Parents up in arms over Super Bowl ads
The NFL apologized Monday for rapper M.I.A.'s inappropriate Super Bowl gesture. But her flashing of the middle finger during the halftime show wasn't the only display that had a parents watchdog group up in arms, FOXNews.com reported.
This year's commercials, which began airing at 6:30 p.m. ET — a time when millions of children could be tuning in — were racier and more sexually suggestive than ever, according to the Parents Television Council.
Among the offenders were a hypersexualized Teleflora ad promising your girlfriend will do anything you want if you just order her some flowers; a Toyota Camry ad featuring a couch made of lingerie-clad models; and a Fiat commercial where a beautiful model seduces a man on the street, has foam from a drink dripped on her chest, then turns into a car.
But this year it wasn't just the ladies who bared all.
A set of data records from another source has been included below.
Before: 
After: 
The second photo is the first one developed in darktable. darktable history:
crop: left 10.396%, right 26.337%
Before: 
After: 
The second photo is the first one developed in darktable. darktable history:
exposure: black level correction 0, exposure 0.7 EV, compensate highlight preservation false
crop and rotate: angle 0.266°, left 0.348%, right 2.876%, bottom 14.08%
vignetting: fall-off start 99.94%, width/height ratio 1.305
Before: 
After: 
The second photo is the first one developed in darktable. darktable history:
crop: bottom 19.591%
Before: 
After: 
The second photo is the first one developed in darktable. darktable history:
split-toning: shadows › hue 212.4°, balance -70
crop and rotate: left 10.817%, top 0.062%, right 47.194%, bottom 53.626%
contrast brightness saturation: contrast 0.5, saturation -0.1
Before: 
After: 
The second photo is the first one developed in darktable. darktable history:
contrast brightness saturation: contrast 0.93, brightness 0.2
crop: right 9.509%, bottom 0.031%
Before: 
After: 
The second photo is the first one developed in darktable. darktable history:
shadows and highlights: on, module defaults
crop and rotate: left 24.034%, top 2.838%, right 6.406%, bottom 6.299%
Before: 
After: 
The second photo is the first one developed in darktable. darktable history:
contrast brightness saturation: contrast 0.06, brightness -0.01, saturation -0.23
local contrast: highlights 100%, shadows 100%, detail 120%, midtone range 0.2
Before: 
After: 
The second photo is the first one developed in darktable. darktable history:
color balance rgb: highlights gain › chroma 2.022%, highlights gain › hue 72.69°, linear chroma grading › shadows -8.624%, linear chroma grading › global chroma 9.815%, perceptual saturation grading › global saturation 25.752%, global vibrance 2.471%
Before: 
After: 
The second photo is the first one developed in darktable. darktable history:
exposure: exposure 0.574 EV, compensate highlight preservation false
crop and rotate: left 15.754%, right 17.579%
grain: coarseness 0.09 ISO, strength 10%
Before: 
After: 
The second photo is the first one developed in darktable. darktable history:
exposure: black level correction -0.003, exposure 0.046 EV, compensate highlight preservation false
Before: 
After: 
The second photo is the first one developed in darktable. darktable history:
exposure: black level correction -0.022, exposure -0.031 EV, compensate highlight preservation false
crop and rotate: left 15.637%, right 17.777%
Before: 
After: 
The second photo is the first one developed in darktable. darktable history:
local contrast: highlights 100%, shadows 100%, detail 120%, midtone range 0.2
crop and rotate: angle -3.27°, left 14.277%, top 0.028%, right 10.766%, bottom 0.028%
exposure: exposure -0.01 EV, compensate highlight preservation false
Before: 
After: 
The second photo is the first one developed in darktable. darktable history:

In the same Camry ad, several Speedo-clad men were similarly used as seating, and a racy ad for H&M featured a topless David Beckham preening in his underwear.
"We are hearing shock and concern from our members, particularly about the Fiat ad and the David Beckham ad," said Dan Isett, the Director of Public Policy for the Parents Television Council.
"It was shockingly explicit material for the audience," he explained. "These ads didn't air at one in the morning on cable. This was the Super Bowl. How do parents explain to their kids what a famous soccer star is doing in his underwear?"
However, the saucy black-and-white Beckham offering was the second-most popular ad, according to Brand Bowl 2012. Only the Doritos spot, featuring one man and his very bad dog, proved more popular, generating 48,498 tweets, 29 percent of which were positive.
Brand Bowl monitored 400,000 Twitter comments about the Super Bowl commercials and ranked them in order according to the volume of chatter they created and their popularity.
"There were many spots that parents will be offended by. The Super Bowl is such a big deal because it is regarded as a family event," Isett told FOXNews.com. "The NFL and their broadcast partners are running a serious risk here with their brand. At some point they are going to lose the cachet of the Super Bowl being appropriate for families."